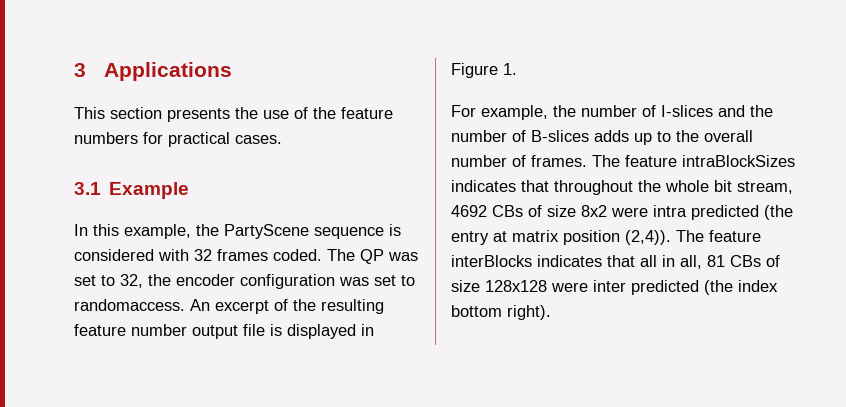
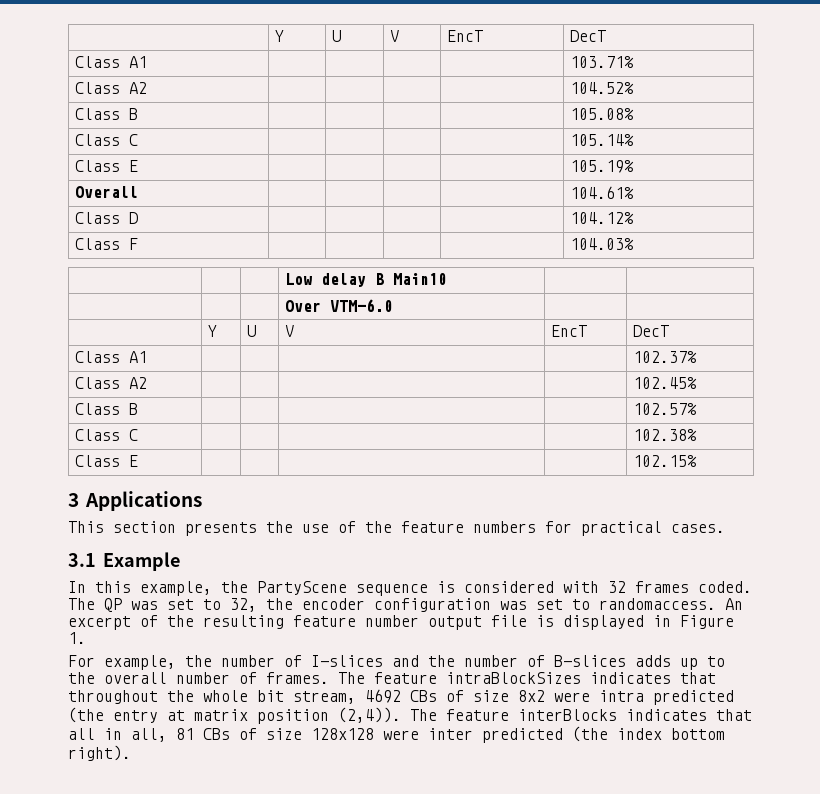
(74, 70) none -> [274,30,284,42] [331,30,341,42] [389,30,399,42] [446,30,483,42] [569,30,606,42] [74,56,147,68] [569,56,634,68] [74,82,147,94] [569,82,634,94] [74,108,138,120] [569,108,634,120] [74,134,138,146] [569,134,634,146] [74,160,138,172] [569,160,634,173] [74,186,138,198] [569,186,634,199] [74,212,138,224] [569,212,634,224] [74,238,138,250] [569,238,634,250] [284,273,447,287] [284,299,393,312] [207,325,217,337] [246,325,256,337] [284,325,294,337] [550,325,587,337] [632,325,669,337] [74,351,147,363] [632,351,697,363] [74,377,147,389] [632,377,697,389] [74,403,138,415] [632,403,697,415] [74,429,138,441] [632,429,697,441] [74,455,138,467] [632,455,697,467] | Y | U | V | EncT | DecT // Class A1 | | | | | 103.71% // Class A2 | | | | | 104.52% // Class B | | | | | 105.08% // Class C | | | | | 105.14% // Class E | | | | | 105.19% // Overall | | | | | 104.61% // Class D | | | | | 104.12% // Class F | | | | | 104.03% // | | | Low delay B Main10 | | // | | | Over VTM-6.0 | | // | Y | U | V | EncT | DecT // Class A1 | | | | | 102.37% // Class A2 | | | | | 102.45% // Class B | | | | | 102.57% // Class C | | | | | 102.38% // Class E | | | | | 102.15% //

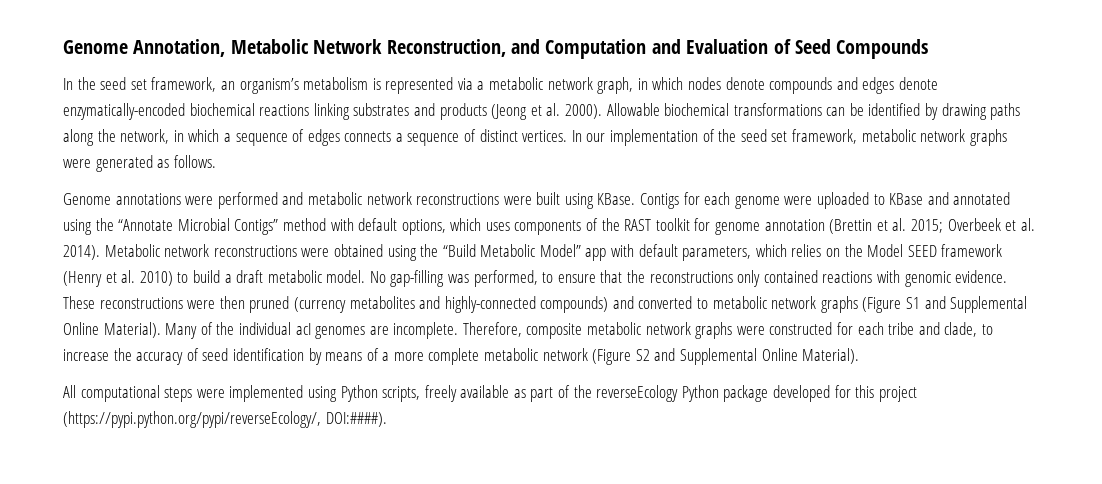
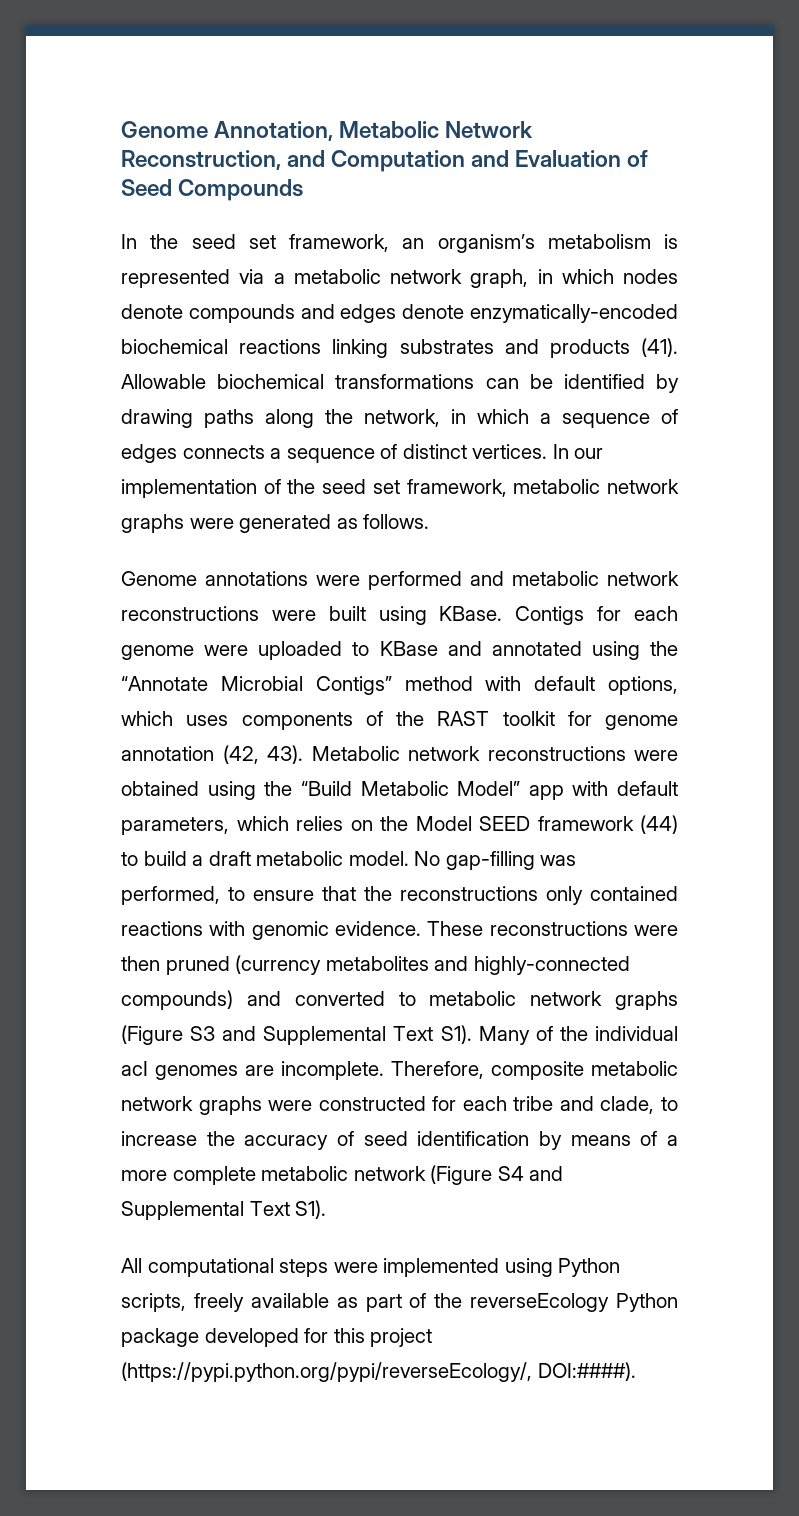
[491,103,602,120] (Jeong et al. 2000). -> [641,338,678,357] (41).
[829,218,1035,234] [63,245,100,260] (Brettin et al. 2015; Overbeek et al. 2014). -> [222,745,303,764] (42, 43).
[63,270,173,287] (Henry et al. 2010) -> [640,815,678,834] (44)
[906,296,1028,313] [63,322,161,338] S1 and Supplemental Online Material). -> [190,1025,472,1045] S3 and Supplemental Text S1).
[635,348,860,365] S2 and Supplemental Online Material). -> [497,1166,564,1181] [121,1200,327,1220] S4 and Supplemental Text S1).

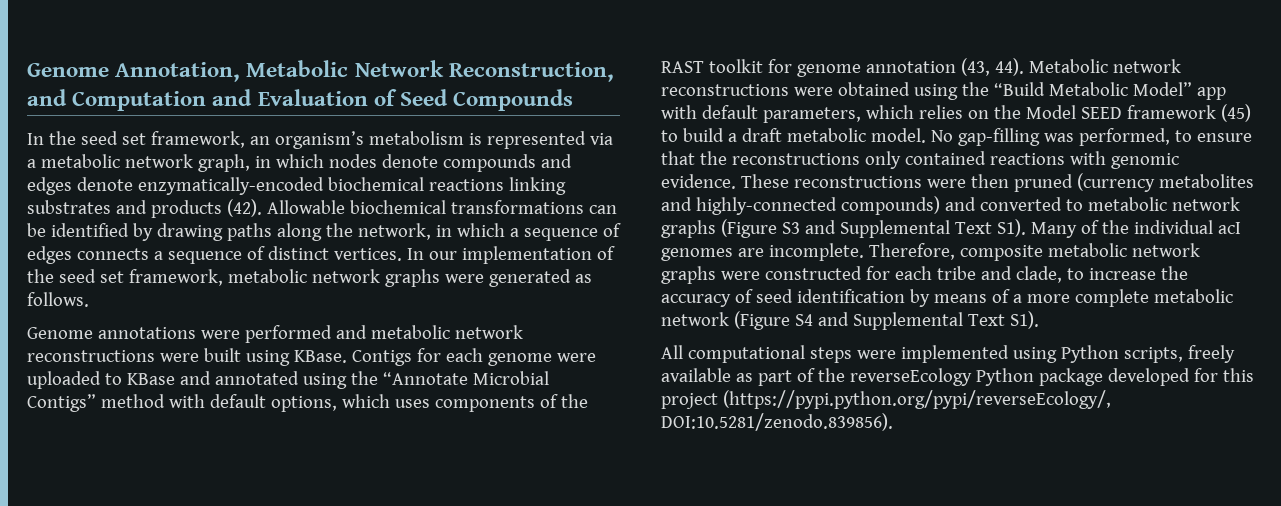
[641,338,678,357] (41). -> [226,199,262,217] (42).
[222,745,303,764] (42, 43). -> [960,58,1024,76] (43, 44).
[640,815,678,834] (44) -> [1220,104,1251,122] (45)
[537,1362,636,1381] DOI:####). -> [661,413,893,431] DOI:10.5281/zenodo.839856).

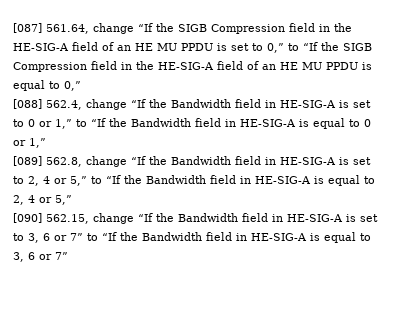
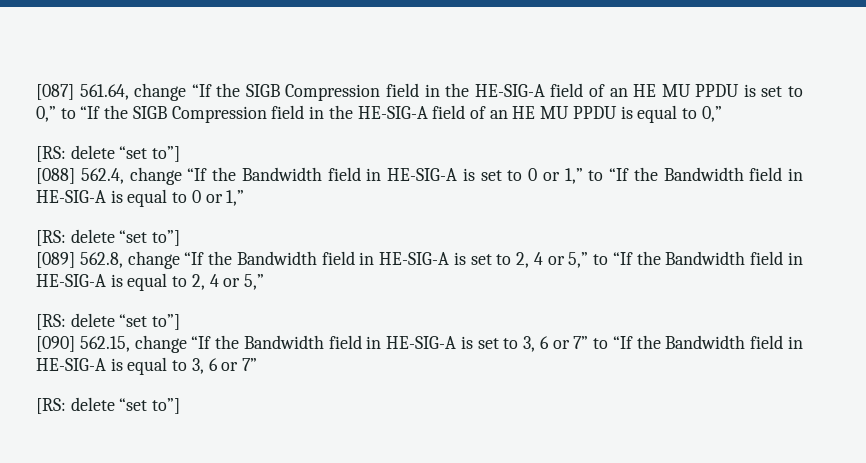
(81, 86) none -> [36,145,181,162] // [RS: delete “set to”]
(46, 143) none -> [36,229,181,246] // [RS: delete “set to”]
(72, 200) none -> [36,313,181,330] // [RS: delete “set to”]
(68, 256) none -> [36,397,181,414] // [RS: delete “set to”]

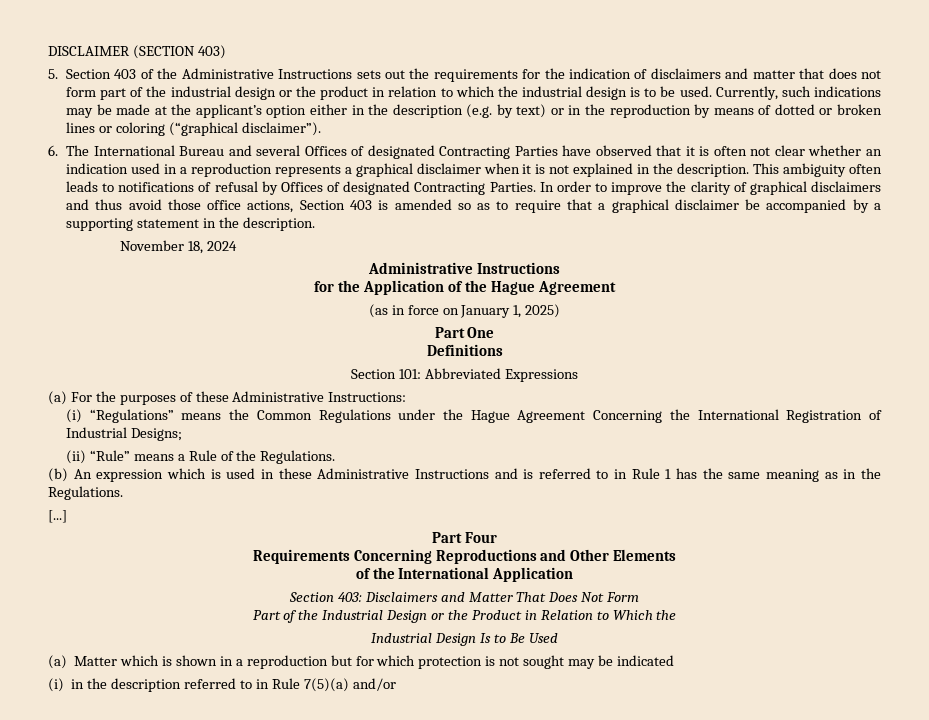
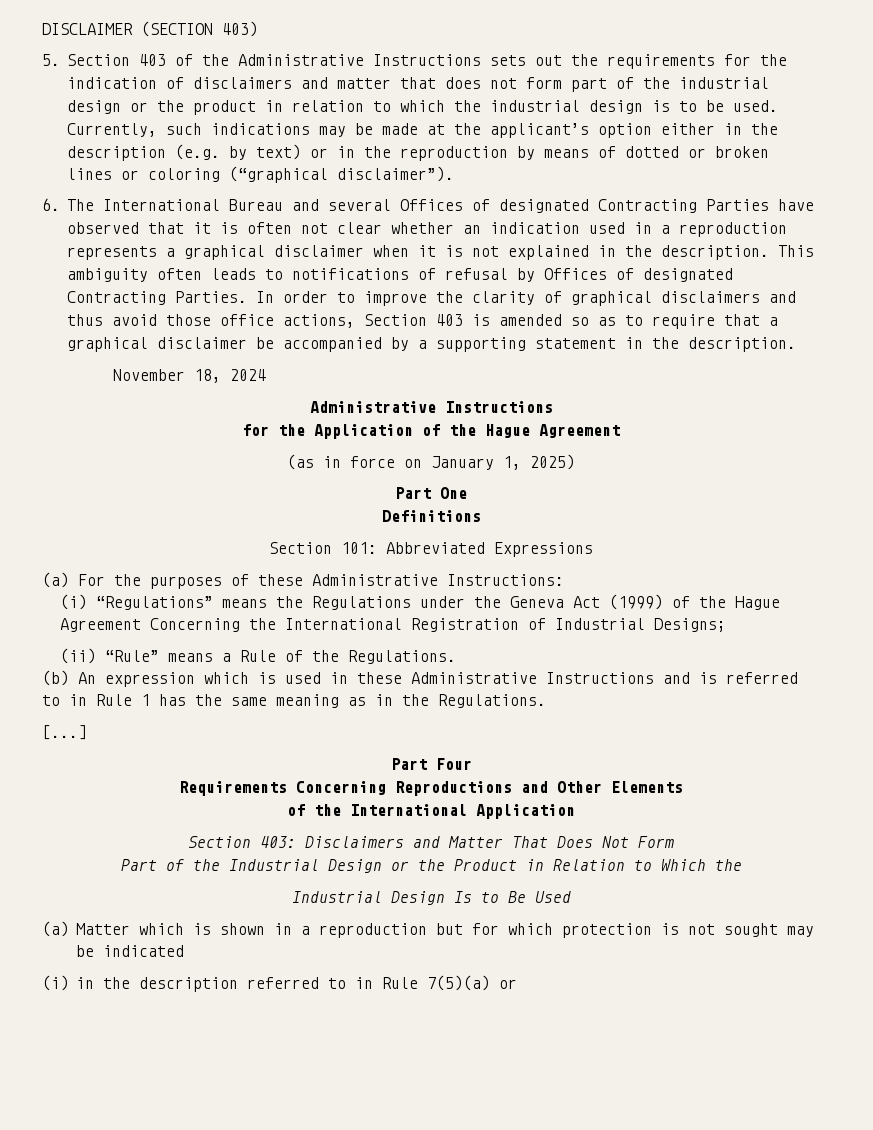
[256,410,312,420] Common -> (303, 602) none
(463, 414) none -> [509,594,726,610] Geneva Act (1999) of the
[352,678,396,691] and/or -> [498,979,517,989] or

To do - Given the data above, which lines hold the string "Text"? Return them.

Output for this task -
[906,296,1028,313] [63,322,161,338] S1 and Supplemental Online Material). -> [190,1025,472,1045] S3 and Supplemental Text S1).
[635,348,860,365] S2 and Supplemental Online Material). -> [497,1166,564,1181] [121,1200,327,1220] S4 and Supplemental Text S1).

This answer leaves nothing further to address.